Emails have, for some time now, been the primary method of communication between parties to commercial transactions with many organisations becoming “paper free” or “paper light”. This has its advantages and disadvantages. There is a rumour that in the 12 months following a decision to go “paper free” by a large company in the transport sector, the organisation’s use of paper quadrupled. People were printing out documents because (in the days when screen resolution was not what it is now) they preferred to read a hard copy. They then shredded the paper so as not to offend the “tidy desk” policy. If the document needed to be reviewed at a later date, it was printed again, and again and again…
One of the problems with email is the dedicated inbox that can only be accessed by the recipient. An email sent to somebody who is on holiday might get an automated reply boldly declaring that “I will not be reviewing emails” but this does not mean that the message has not been sent. In the old days, paper versions of legal proceedings were sometimes posted immediately before the Christmas holidays in the hope that nobody would open the post until after the time for acknowledgement of service had to be filed – resulting in a default judgment. As a young lawyer, I was occasionally given keys to various client offices over the holiday period and asked to check for any legal proceedings served by post. This was known as “writ patrol”. It then morphed into “adjudication patrol” after the Construction Act 1996 came into force.
Carrying out these patrols with multiple email inboxes is not really practical, so many organisations (particularly in-house legal departments) started putting notices in their communications and contracts that the service of legal proceedings was not accepted by email. This was expanded to provisions in agreements stating that contractual notices (especially those requiring a response within a specific period of time) could not be sent by email.

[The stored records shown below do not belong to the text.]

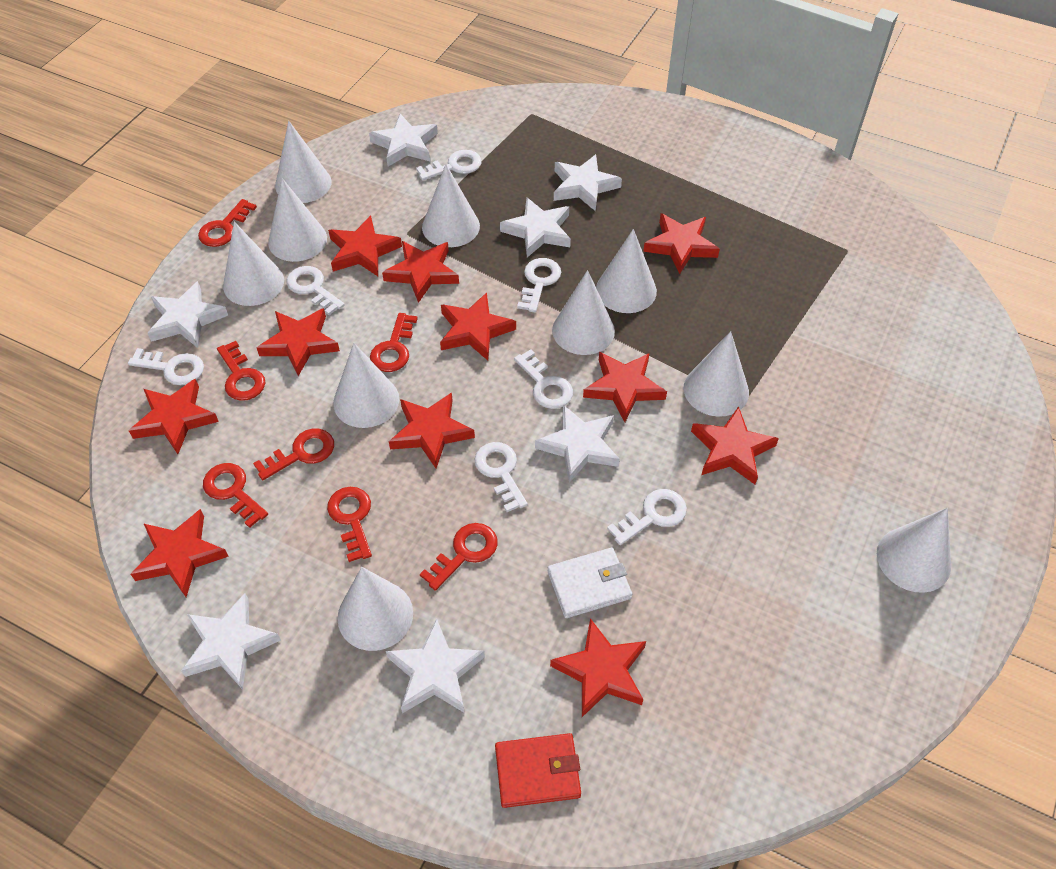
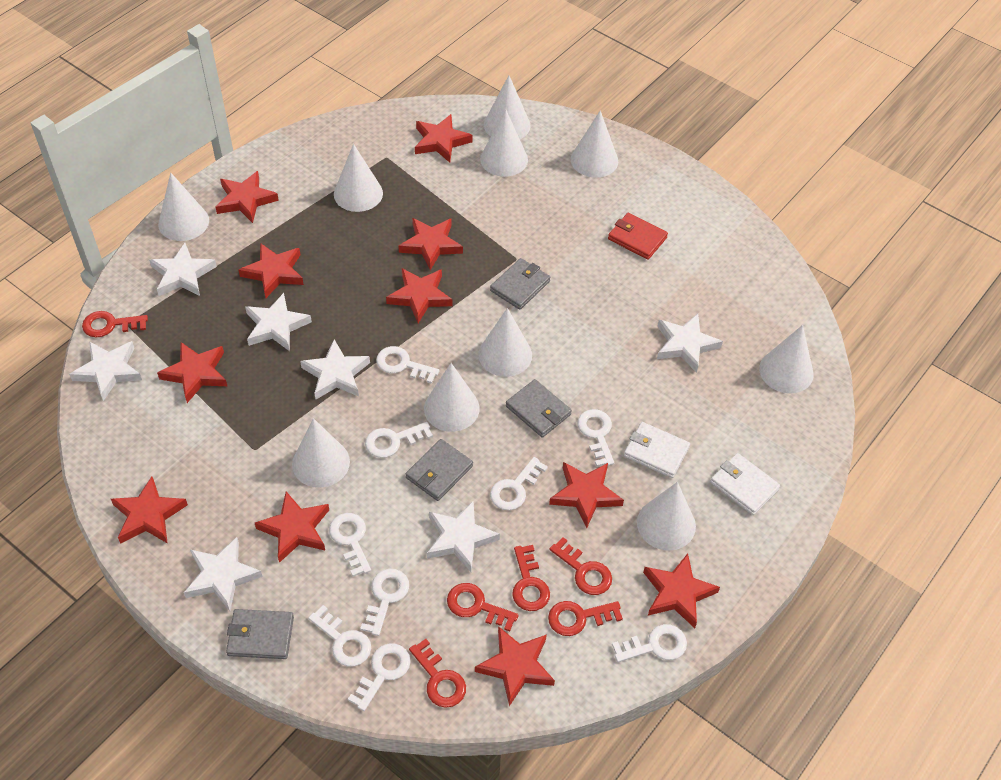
grey wallet: none = 0 -> [226,609,294,659] [405,439,473,501] [490,258,550,310] [506,379,572,437] = 4
red key: [198,199,257,247] [203,463,268,528] [217,341,265,401] [253,428,334,480] [327,487,372,562] [370,313,418,372] [420,523,498,591] = 7 -> [82,311,148,338] [409,639,466,708] [447,583,519,631] [512,545,550,611] [548,601,623,636] [549,537,612,595] = 6
white key: [128,348,204,385] [286,266,345,315] [416,150,482,181] [474,442,528,512] [514,349,573,409] [517,258,561,312] [607,489,687,545] = 7 -> [308,605,371,666] [329,513,371,577] [348,644,411,711] [360,569,409,636] [365,422,433,458] [376,346,439,384] [490,457,548,510] [578,409,614,467] [612,624,687,662] = 9
white wallet: [547,548,632,618] = 1 -> [624,422,690,478] [710,453,780,515] = 2

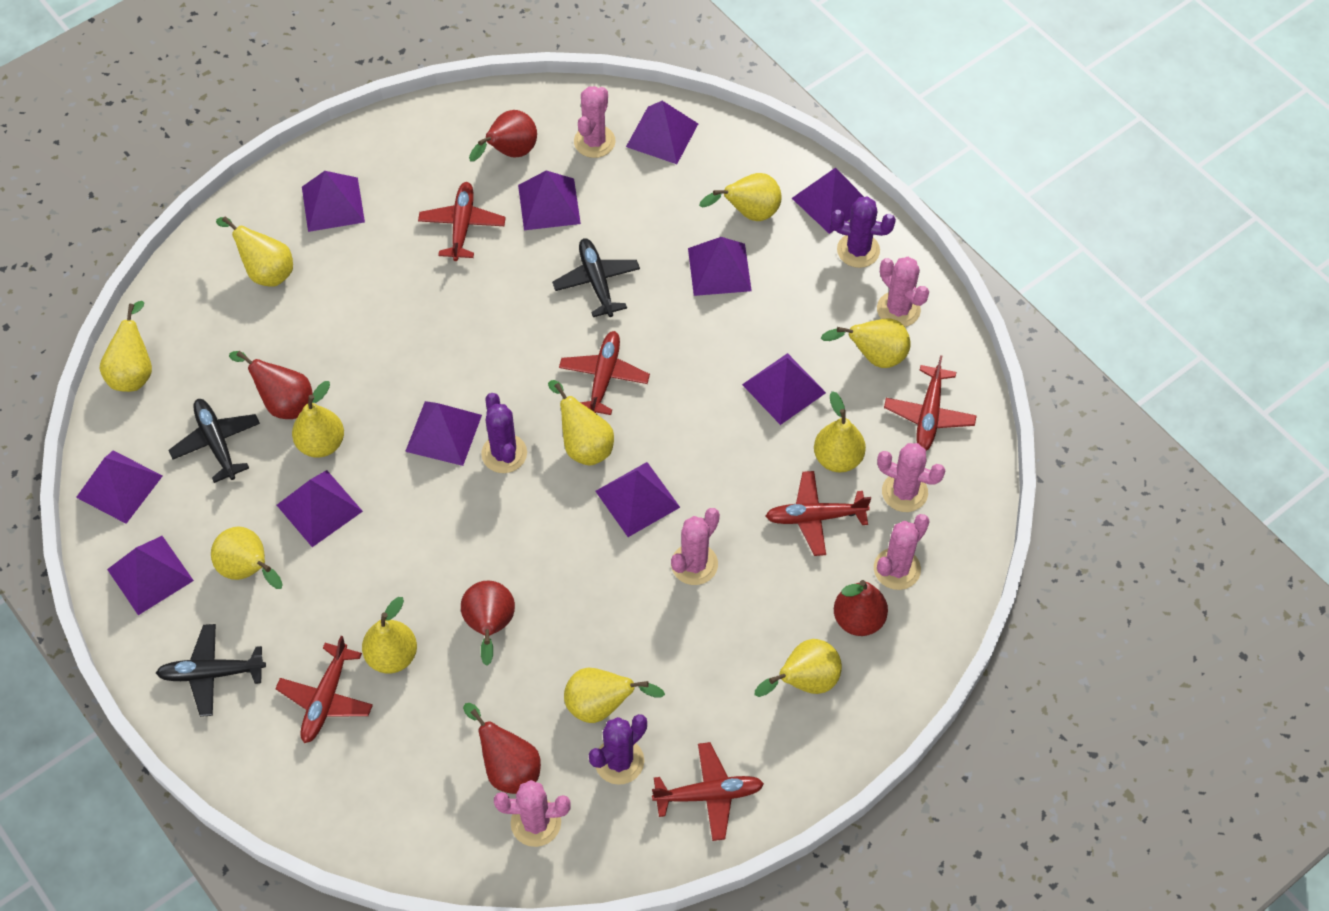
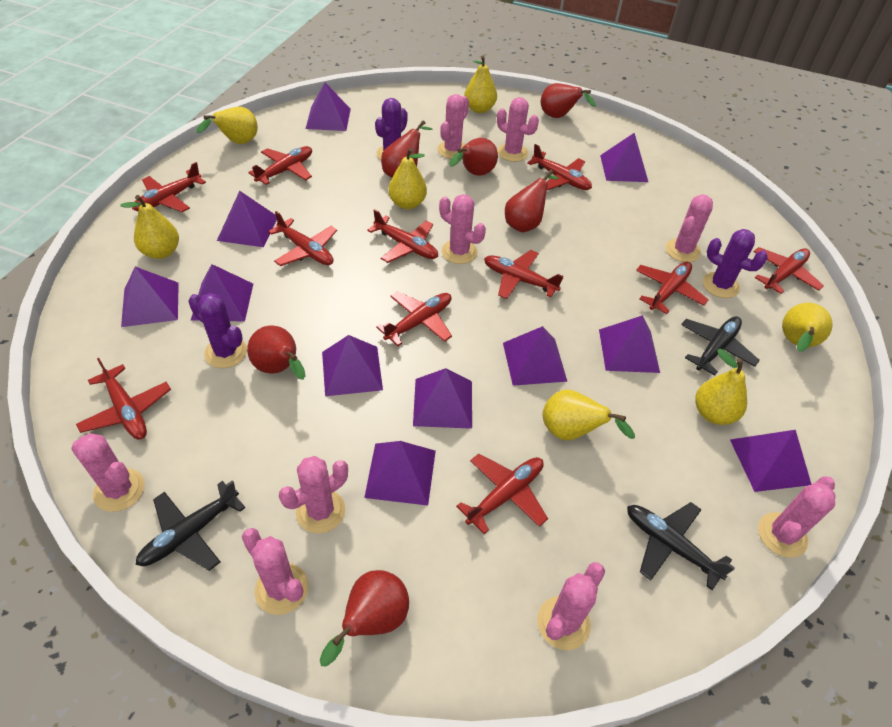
pink cactus: [494,780,571,847] [574,86,615,158] [671,508,720,585] [874,514,930,590] [877,257,929,327] [877,443,945,512] = 6 -> [71,433,145,512] [242,528,308,615] [279,456,348,533] [437,94,469,159] [439,194,486,264] [497,97,539,162] [537,562,605,650] [666,194,713,262] [758,477,835,558] = 9
red pear: [229,351,313,419] [461,581,515,666] [463,703,541,794] [469,110,537,161] [834,580,888,636] = 5 -> [247,325,305,380] [320,570,409,666] [381,120,433,178] [449,138,498,176] [505,170,559,233] [540,83,596,118] = 6
red plane: [275,636,373,743] [418,182,506,261] [559,331,650,415] [652,742,764,841] [765,471,871,556] [884,355,977,451] = 6 -> [76,358,171,440] [132,162,206,212] [248,146,312,185] [268,211,337,266] [367,209,438,263] [376,292,452,346] [456,454,548,534] [484,250,563,299] [527,144,592,190] [636,262,709,314] [754,247,824,294] = 11
yellow pear: [100,301,152,392] [211,527,283,589] [216,216,293,287] [292,381,344,458] [362,597,417,674] [548,380,614,466] [564,668,665,723] [699,173,782,221] [755,639,842,697] [814,391,866,473] [821,318,911,368] = 11 -> [120,195,179,259] [197,107,258,144] [388,148,427,209] [464,55,497,113] [543,390,635,440] [696,349,747,425] [782,303,833,352] = 7

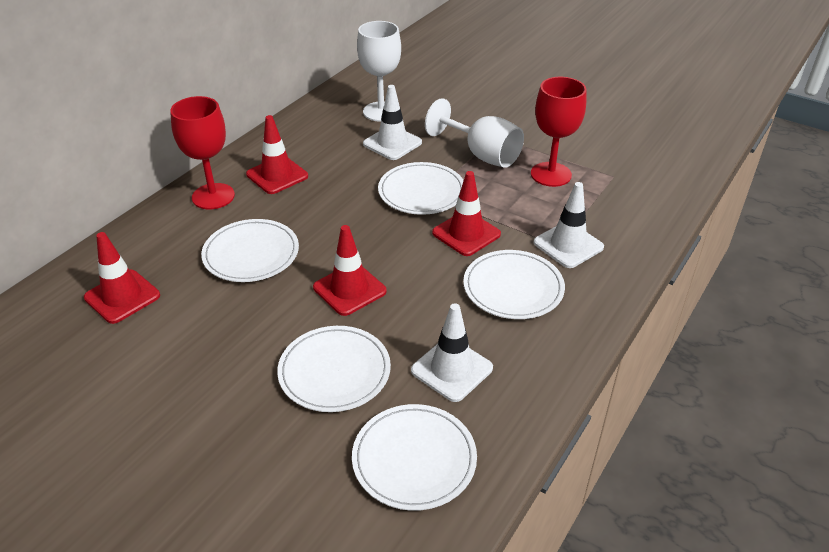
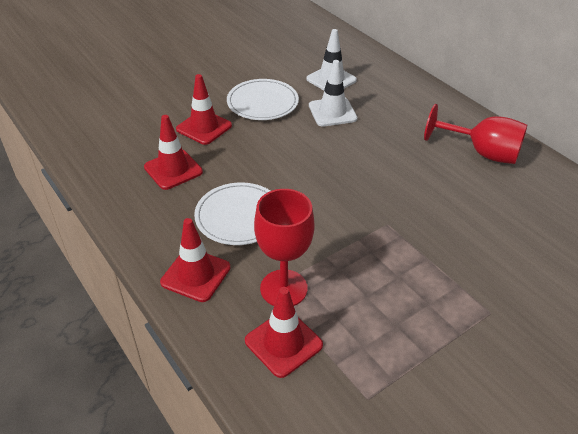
white goblet: [357,21,401,122] [425,98,524,168] = 2 -> none = 0
white plate: [201,219,299,282] [277,326,391,412] [352,404,477,511] [378,162,464,215] [463,250,565,319] = 5 -> [194,182,270,245] [227,79,299,120] = 2
white traffic cone: [363,85,422,160] [411,303,493,402] [534,182,604,268] = 3 -> [306,29,357,90] [309,60,358,127] = 2

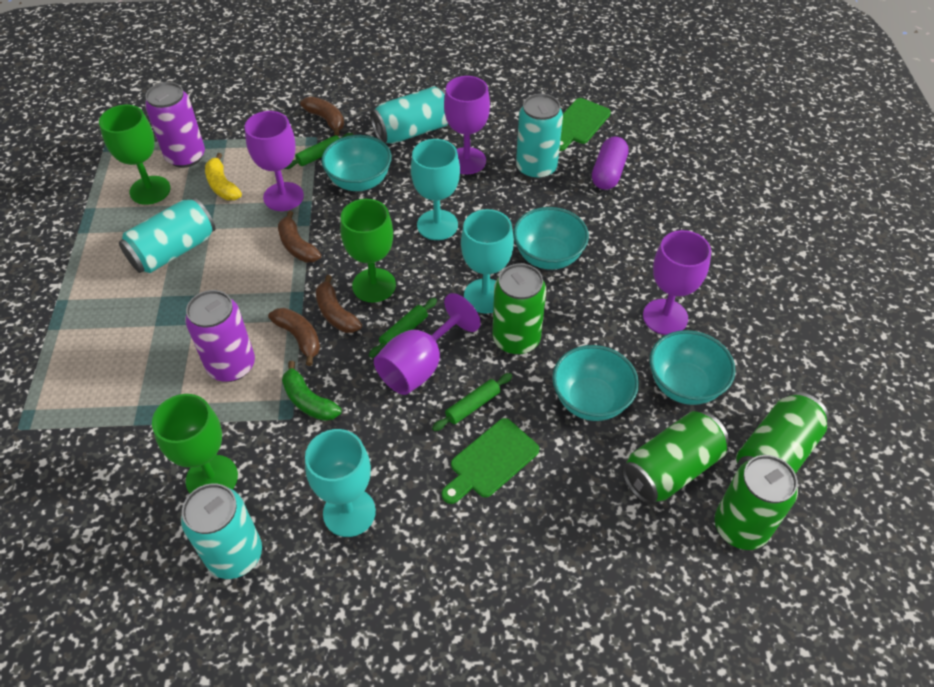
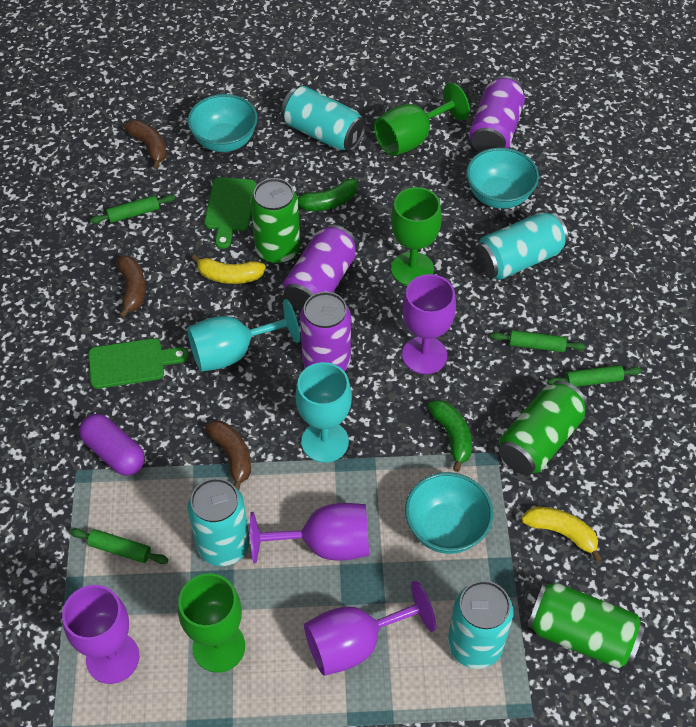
brown banana: [268,308,320,366] [278,211,321,262] [300,97,344,136] [316,275,362,333] = 4 -> [117,255,146,318] [124,120,167,169] [205,420,251,490] = 3
green banana: [282,361,342,421] = 1 -> [298,179,358,211] [428,400,472,472] = 2
green can: [492,264,546,355] [622,411,729,504] [715,455,798,550] [736,392,829,474] = 4 -> [250,178,300,264] [499,380,588,475] [527,582,645,669] = 3
green rolling pin: [284,133,353,169] [369,298,437,358] [432,373,512,431] = 3 -> [70,528,169,564] [90,195,175,224] [491,330,586,352] [547,365,642,387] = 4
purple can: [145,82,205,168] [185,290,255,382] = 2 -> [283,224,357,311] [300,292,351,371] [469,76,525,152] = 3
turquoise bowl: [321,135,392,191] [513,207,589,270] [552,345,639,421] [650,330,735,405] = 4 -> [188,94,258,152] [405,472,493,554] [466,148,539,209] = 3
turquoise goblet: [305,429,376,537] [411,139,460,240] [461,209,514,313] = 3 -> [187,299,300,372] [295,362,352,463] = 2
yellow banana: [205,153,242,200] = 1 -> [191,254,266,284] [521,507,602,562] = 2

The Neocleous case got me thinking whether people will start adding some extra words to their auto-signature saying that the signature is not a “signature” for the purposes of land transactions. This might be extended to all contracts including construction contracts, some of which are entered into accidentally, incompletely or not all – leading to the Scheme for Construction Contracts 1998 applying or even a quantum meruit claim.
Although lawyers would obviously prefer contracts to be entered into “properly”, such a statement in an email would be a double-edged sword. It would be difficult to predict in advance whether (under future circumstances) you would (or would not) want a particular email to be capable of concluding the contract. For many, I think that this idea will be dropped into the “too difficult box”.
As email becomes a bit “last century”, I wonder if we will see the same discussions in relation to the messaging capabilities of social media, texting, WhatsApp and the like.
These are clearly the days of the advent of electronic contracts and signatures but the process is by no means complete. Interesting times. More to follow.
In the meantime let’s heed the warning from Tom Tom Club by saying what we mean and meaning what we say.